Blowverbod in Amsterdam houdbaar?

Blowverbod in Amsterdam houdbaar?

Vanaf 25 mei 2023 geldt in Amsterdam een verbod om – op specifiek aangewezen plaatsen – softdrugs te gebruiken (het zogenoemde blowverbod). De basis van dit verbod wordt gevormd door het (nieuwe) artikel 2.7B van de Algemeen plaatselijke verordening van de gemeente Amsterdam waarin de volgende tekst is opgenomen:

“Het is verboden op of aan de weg of op andere voor publiek toegankelijke plaatsen gelegen in het gebied dat is aangewezen in bijlage 1 bij deze verordening middelen als bedoeld in artikel 3 van de Opiumwet of daarop gelijkende waar te gebruiken.”

Naast de vraag of dit verbod überhaupt handhaafbaar is gelet op bijvoorbeeld capaciteit, speelt ook de vraag naar de juridische houdbaarheid van dit verbod. Is geen sprake van een overlap met de strafbaarstellingen uit de Opiumwet?

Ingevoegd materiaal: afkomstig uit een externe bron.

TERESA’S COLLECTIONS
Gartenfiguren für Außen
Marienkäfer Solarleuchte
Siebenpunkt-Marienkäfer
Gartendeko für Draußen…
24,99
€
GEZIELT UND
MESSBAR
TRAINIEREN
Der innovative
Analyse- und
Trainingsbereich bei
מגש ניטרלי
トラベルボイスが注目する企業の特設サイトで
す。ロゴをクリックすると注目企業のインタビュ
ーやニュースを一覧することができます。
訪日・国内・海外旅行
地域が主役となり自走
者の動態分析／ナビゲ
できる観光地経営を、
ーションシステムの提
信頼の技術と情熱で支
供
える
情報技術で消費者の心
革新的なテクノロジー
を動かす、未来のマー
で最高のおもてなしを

Gesteld kan worden dat dit niet het geval is omdat het verbod zich alleen richt op ‘gebruik’ en de Opiumwet dit niet verbiedt. Uit de Opiumwet volgt alleen een verbod op aanwezigheid, verkoop en vervaardiging en als de APV zich alleen op gebruik richt, kan dit naar verwachting de toets der kritiek doorstaan. Zie daartoe bijvoorbeeld ook ECLI:NL:HR:2015:3031 en waarin wordt geoordeeld over een soortgelijke bepaling in de APV van de gemeente Rotterdam die al (veel) langer een dergelijke bepaling bevat.

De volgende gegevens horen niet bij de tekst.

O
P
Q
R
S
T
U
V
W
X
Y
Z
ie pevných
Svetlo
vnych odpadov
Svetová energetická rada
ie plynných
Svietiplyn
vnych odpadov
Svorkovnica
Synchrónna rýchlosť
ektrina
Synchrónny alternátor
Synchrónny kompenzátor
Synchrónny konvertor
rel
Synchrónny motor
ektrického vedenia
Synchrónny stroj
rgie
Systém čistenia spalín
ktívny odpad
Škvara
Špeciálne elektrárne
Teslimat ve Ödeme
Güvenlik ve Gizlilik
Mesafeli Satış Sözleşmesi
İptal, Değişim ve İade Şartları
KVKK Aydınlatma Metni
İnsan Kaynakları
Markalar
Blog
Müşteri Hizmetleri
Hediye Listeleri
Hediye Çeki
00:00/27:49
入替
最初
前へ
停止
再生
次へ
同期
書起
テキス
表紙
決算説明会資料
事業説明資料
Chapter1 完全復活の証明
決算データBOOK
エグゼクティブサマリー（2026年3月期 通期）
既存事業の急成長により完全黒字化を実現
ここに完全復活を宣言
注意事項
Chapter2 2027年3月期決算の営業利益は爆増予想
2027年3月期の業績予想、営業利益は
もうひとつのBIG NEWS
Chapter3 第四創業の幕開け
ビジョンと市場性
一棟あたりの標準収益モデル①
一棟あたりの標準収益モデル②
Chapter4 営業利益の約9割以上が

Op twee andere punten valt wellicht nog wel discussie te verwachten, namelijk de vraag of ruimte bestaat voor een verbodsbepaling in een APV als de wetgever geen aanleiding heeft gezien voor een verbodsbepaling in de Opiumwet en de daarmee samenhangende vraag of voldoende is onderbouwd dat vanuit – kort gezegd – de openbare orde en leefbaarheid een verbod is aangewezen. De gestelde overlast moet namelijk wel i) worden onderbouwd en ii) van dien aard zijn dat een verbod gerechtvaardigd is. Wordt dus ongetwijfeld nog vervolgd.

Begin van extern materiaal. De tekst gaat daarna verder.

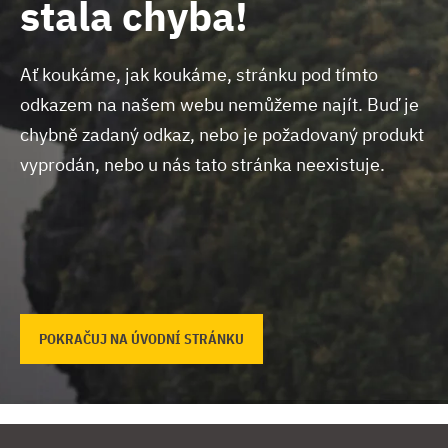
stala chyba!
Ať koukáme, jak koukáme, stránku pod tímto
odkazem na našem webu nemůžeme najít.
Buď je
chybně zadaný odkaz, nebo je požadovaný produkt
vyprodán, nebo u nás tato stránka neexistuje.
POKRAČUJ NA ÚVODNÍ STRÁNKU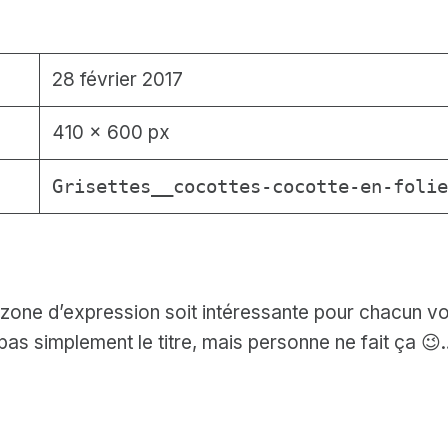
28 février 2017
410 × 600 px
Grisettes__cocottes-cocotte-en-folie
 zone d’expression soit intéressante pour chacun voi
 pas simplement le titre, mais personne ne fait ça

Tot slot is ook de verkoop van alcohol verder gereguleerd en beperkt in de APV. Onder meer de tijdstippen waarop alcohol kan worden verkocht en prijsacties (2 voor de prijs van 1) worden aan banden gelegd onder gebruikmaking van het bepaalde in de artikelen 25f en 25d van de Alcoholwet. Beide artikelen bieden ruimte voor een gemeente om beperkingen op te nemen in de APV specifiek ten aanzien van de verkoop van alcohol.